If it seems like I'm being too hard on the movie, it's only because I expected so much more from it. The film takes a serious issue and just lets it hang there while the film meanders and limps to its finale. I shouldn't even call it a finale. It's just a stop. We end the film with no sense this guy's condition will improve or Drey's life was significantly altered for the better by having this teacher in her life. None of the problems in this film stem from Gosling's performance as it's literally the only reason to see this film. It's one of the best depictions of drug abuse I've seen in movies in recent years and he infuses the character with all these different shades and complications that are no where to be found in the script at all.
He shows us someone who's throwing his life way, can't hold a steady relationship and knows what he's doing is completely wrong, but just can't stop.
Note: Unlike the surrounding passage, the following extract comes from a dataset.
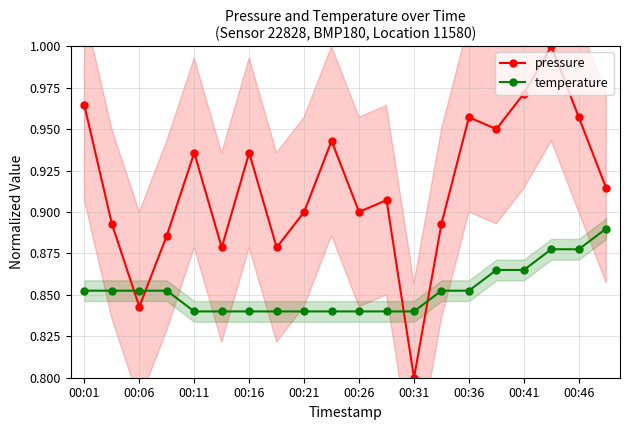

Where is the first local minimum for pressure?

00:06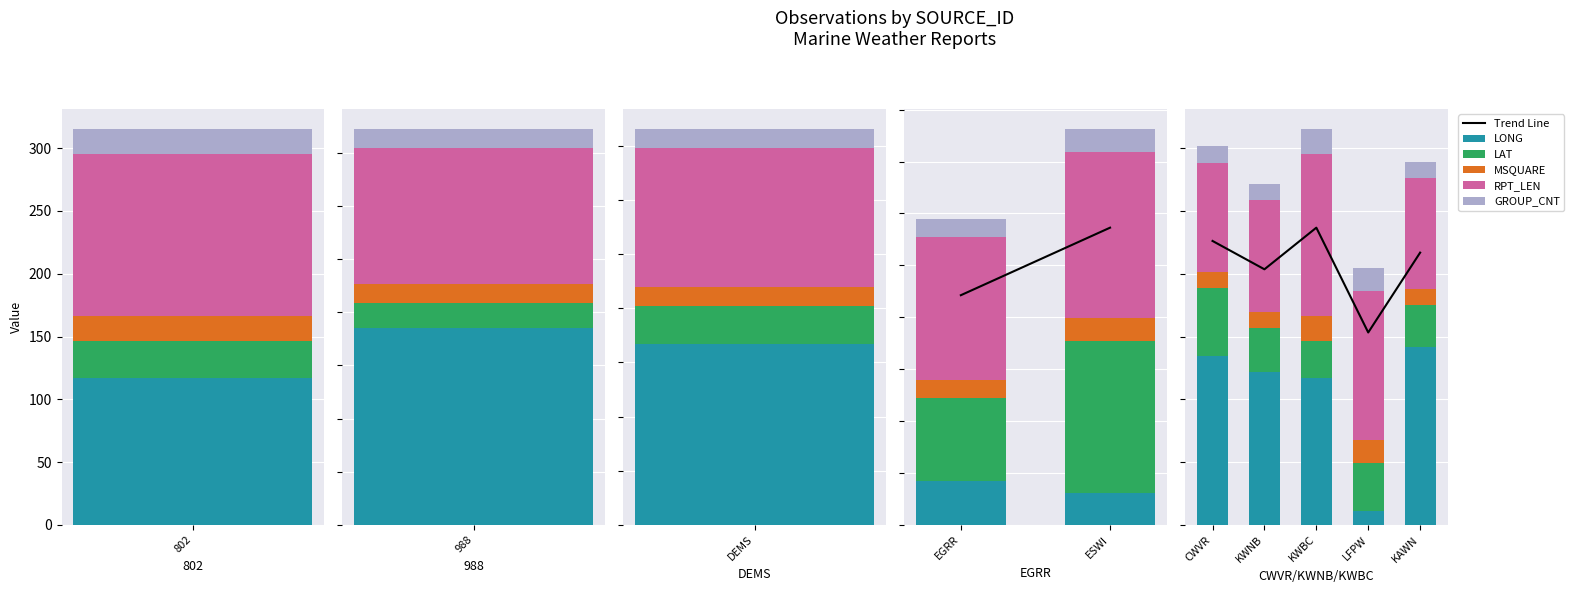

Which series has the largest range (max minus min)?

LONG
It's a brilliant portrayal of addiction, but I really wish it was in a better movie. Shareeka Epps does a good job looking angry for two hours. I can't figure out for the life of me why that performance is being widely praised. Some emotion would have been nice and maybe would have taken the film out of the slow gear it was in its entire 107 minutes.
There's a tendency these days to praise any low budget indie that tackles a serious issue as being brilliant. Some are. Some aren't. This isn't. It's also pretty boring to look at as it was directed with absolutely no style at all with the camera static the entire time like we were watching someone's home movie. I respected its attempt as subtlety, but it just doesn't work for a story that could contain so much more emotional impact. The film had so much visual and dramatic potential, it was a shame to see it go to waste like this. That it's gritty and realistic becomes, in the end, it's biggest problem.
The good news to come out of this, is that Ryan Gosling is gaining notice as one of our most promising actors and this should lead to even more interesting roles for him, hopefully in better films. His Academy Award nomination here is well deserved. It's kind of ironic that before Half Nelson he was best known for the tearjerker The Notebook. On the surface the latter would seem to be the fluffier of the two, but there was probably more heart and passion in one scene of that film than in all of Half Nelson. It was formula but so what? At least it was entertaining and knew what it was. I doubt many people will go back and revisit this. All the pieces were in place for Half Nelson to be one of the best films of the year. Unfortunately, those pieces didn't connect.